On what to write about
The next evening, John hosted a vlog featuring poet extraordinaire Katrina Vandenberg, whose debut poetry collection, Atlas, appears to be out of print, but I will nevertheless persevere and track one down, based on the loveliness of the poems I've heard John Green, and now Katrina herself, read. During the live interview/reading, Katrina read a poem about records (of the vinyl persuasion), the title of which I cannot recall. Afterwards, in conversation with John, she said:

"I like writing about things you can't get back to – [writing about] the thing that you get rid of, and you later wish you hadn't."

It occurs to me that a lot of us write about just such a thing, whether it's a feeling or an object or a person, and whether we write fiction or poetry or memoir or songs, or whether we make visual art.

On the life of a writer

Last night, I read a novel entitled Gods Behaving Badly, which I found extremely diverting. It was witty and clever and amusing, and I liked the way the author, Marie Phillips, envisioned the Greek gods in their modern-day incarnations: Artemis is a dog walker, Aphrodite runs a phone-sex line, Athena is an academic, and Apollo is trying his hand at television psychic. At the end of the paperback edition of the book (which is what I purchased), there is "book group" material, including an essay by the author called "Marie Phillips on her approach to writing fiction". I commend the entire essay to you for its entertainment value and its truth, but here is a quoteskimmed version:

When I meet people at parties and I tell them that I'm a writer, the first question is always the same. "Are you very disciplined?" "Oh yes," I say. . . . And it's almost true – about the discipline, I mean. My approach to writing is like improvised acting: I lose myself in my characters and let them do all the work. So I can write large amounts over long stretches of the day. However, I try as far as possible to avoid conscious thought while I'm writing, because it interrupts the flow and pulls me out of my characters. Before I start on a novel I have to do a huge amount of thinking, for months on end, without writing a word. I don't like to begin until I have a destination in mind and at least a vague idea of how I'm going to get there, otherwise I am liable to write around in circles.

I'm not a comfortable thinker, however. What am I supposed to look at while I'm thinking? What should I do with my hands? Research is my favorite way to think, as it gives me something tangible to do. I like spending the entire day reading, and then sounding like a harassed intellectual to friends in the pub ("God, I've been reading all day, I'm knackered").

. . . But reading is ultimately distracting as I'm dealing with other people's thoughts, so sometimes I have to put the books down and just think.
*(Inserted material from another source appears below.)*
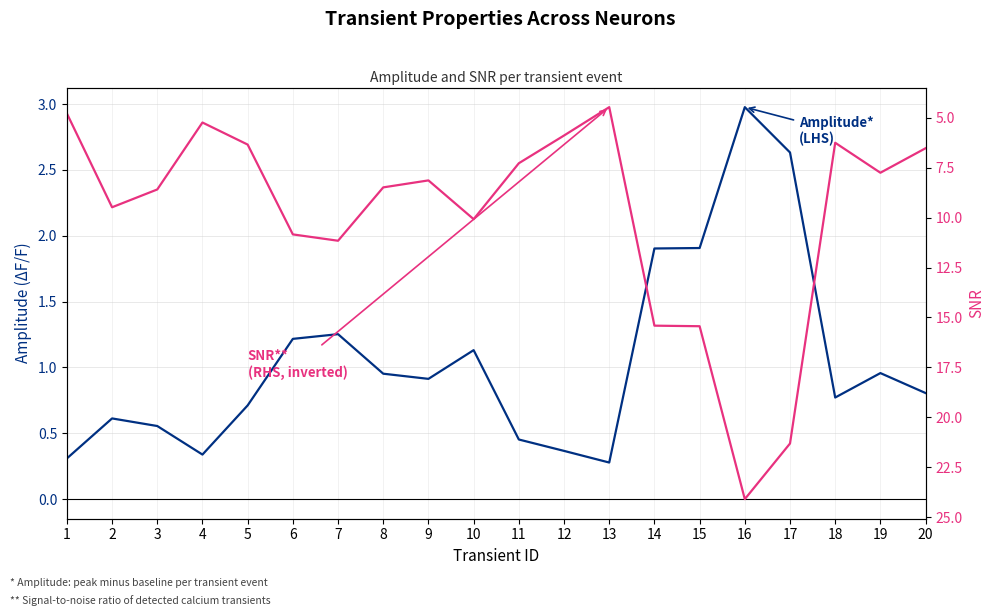

How many interior local valleys does the Amplitude (LHS) series have?

4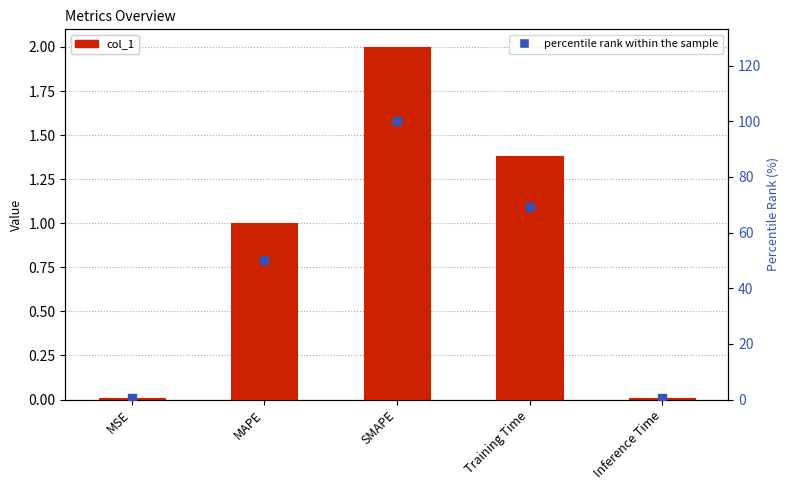

Which series contains the highest Y value?

percentile rank within the sample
I think in the shower, doing the shopping, tidying the house, and I get vast amounts of thinking done on the bus. I think in bed, last thing at night and first thing in the morning, because being half asleep pushes open the door to my subconscious just that little bit wider. Mostly, though, I lie on the sofa and think (I have a special sofa in my study for this purpose – chosen by stretching out on all the sofas in Ikea to find out which one was the thinkiest). This causes untold problems in the pub ("God, I've been lying on the sofa all day, I'm knackered").

I think until I can't bear it any longer and then I start writing, but it's never long enough. I get myself stuck and have to take weeks out in the middle of drafts just to think some more, and then I get furious with myself for "not doing any work," force myself back to the computer too soon, and end up with writer's block, which is basically just thinking plus self-loathing.
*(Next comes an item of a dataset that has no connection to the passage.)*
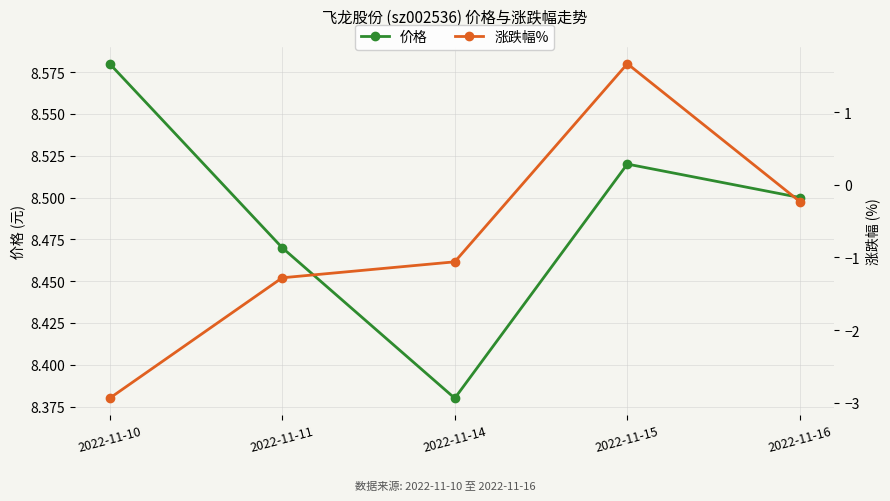

True or false: 价格 and 涨跌幅% intersect in this chart.

False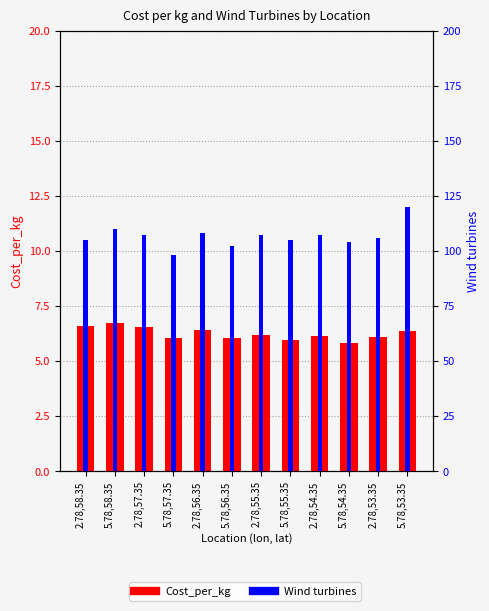

Is the value of Wind turbines at 2.78,54.35 greater than the value of Cost_per_kg at 5.78,53.35?

Yes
. . . What made sense when I was thinking can make no sense at all when I'm writing, as once I'm inside my characters' heads I discover that there is no way that they would behave in the way I have so carefully set up for them. So the writing takes me in a new direction and the thinking falls down like a game of Jenga after the rash removal of the wrong brick. And then it's back to the sofa to start over and build all my thoughts back up again.